Марек обещал прокатить на катере. У него собственный катер имеется, наверное, это классно иметь свой собственный катер, в любой момент можно сесть и уехать, вернее, уплыть к другому берегу.
— О нем думаешь? — Вопрос Салаватова мне не понравился. И тон, которым этот вопрос был задан. Какое ему дело, о ком я думаю?
— Не злись. — Примиряющее сказал Тимур.
— Я не злюсь.
— Злишься. Я чувствую, что злишься.
— Ну и что?
— Ничего.
— Тогда я спать.
Красный огонек дрогнул и погас. Было в этом нечто фатальное, сродни глобальной катастрофе.
— Он мне не нравится. — Заявил Салаватов.
— Ты ему тоже. Он тебе не доверяет.
— Ну, и когда ты попросишь меня уехать?
— С чего ты взял? — А у самой коленки дрожат. Я ведь собиралась поговорить с Тимом, но сейчас, когда он первым завел речь об отъезде, мне стало страшно. В конце концов, Салаватов мой… коллега, мы с ним такое дело распутали, вернее, он распутал, я же, как и полагается героине, путалась под ногами.
Путалась-запуталась.
Таким образом, что мы имеем? Надежного, как нефтяной танкер последнего поколения, Тимура и красавчика-Марека, сладкого, обходительного, но пугающе-незнакомого. Кому я доверяю больше?
Салаватову.
Но Марек… Он уедет, а, между тем, мы только-только начали узнавать друг друга. Без него остров станет скучным местом. Да и не в острове дело, дело во мне, в том, что Марек мне нравится. Безумно нравится, и, боюсь сглазить, но, кажется, я ему тоже симпатична.

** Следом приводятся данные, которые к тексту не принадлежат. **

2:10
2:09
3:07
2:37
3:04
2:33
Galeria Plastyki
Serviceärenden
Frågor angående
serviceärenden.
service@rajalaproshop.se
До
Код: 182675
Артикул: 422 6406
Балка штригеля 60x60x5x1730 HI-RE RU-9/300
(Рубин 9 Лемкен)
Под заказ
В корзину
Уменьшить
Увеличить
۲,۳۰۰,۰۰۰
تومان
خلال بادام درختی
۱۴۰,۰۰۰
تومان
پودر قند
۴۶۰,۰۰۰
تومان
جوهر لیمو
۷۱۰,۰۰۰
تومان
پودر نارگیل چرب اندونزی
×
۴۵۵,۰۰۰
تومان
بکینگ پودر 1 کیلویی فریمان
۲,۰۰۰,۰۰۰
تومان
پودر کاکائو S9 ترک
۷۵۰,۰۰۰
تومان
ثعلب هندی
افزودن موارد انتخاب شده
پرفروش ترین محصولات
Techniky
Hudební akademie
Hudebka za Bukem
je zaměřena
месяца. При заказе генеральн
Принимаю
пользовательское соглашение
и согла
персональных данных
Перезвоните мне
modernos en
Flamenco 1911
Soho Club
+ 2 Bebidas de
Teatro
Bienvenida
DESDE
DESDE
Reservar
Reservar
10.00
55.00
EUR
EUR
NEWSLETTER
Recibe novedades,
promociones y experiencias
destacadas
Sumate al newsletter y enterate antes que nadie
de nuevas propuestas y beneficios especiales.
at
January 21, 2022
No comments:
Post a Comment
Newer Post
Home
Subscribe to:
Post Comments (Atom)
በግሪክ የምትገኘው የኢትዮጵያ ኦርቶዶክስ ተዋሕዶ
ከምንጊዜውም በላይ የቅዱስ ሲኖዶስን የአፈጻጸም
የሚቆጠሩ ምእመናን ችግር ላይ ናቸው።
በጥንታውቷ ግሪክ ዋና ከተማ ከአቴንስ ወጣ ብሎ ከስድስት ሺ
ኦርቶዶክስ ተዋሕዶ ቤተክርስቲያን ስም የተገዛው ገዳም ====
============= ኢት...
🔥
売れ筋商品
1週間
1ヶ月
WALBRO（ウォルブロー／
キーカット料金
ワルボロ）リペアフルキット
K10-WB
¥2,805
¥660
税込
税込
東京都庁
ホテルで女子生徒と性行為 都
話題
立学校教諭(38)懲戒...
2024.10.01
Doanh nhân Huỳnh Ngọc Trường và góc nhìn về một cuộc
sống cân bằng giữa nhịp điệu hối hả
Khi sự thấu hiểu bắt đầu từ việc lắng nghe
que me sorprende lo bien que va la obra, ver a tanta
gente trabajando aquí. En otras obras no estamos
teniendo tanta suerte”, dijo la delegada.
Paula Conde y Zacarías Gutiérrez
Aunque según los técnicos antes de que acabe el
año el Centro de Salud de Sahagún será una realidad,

Он не раз повторял, что мы с ним не кровные родственники. Не просто так же он заострял внимание на этом факте.
Итак, Марек мне нравился. Да и какая, скажите, девушка станет возражать против подобного поклонника? А с учетом того, что девушка мужским вниманием не избалована… Но без Тимура мне будет как-то не по себе, я привыкла к его постоянному присутствию, задумчивой физиономии, мощным рукам и кельтским узорам. Не хочу выбирать, хочу, чтобы они оба остались.
— С чего ты взял, будто я попрошу тебя уехать?
— С потолка. — Тим усмехнулся. — Ладно, Ник, хватит притворяться, я тут лишний. С самого начала лишний, понимаешь?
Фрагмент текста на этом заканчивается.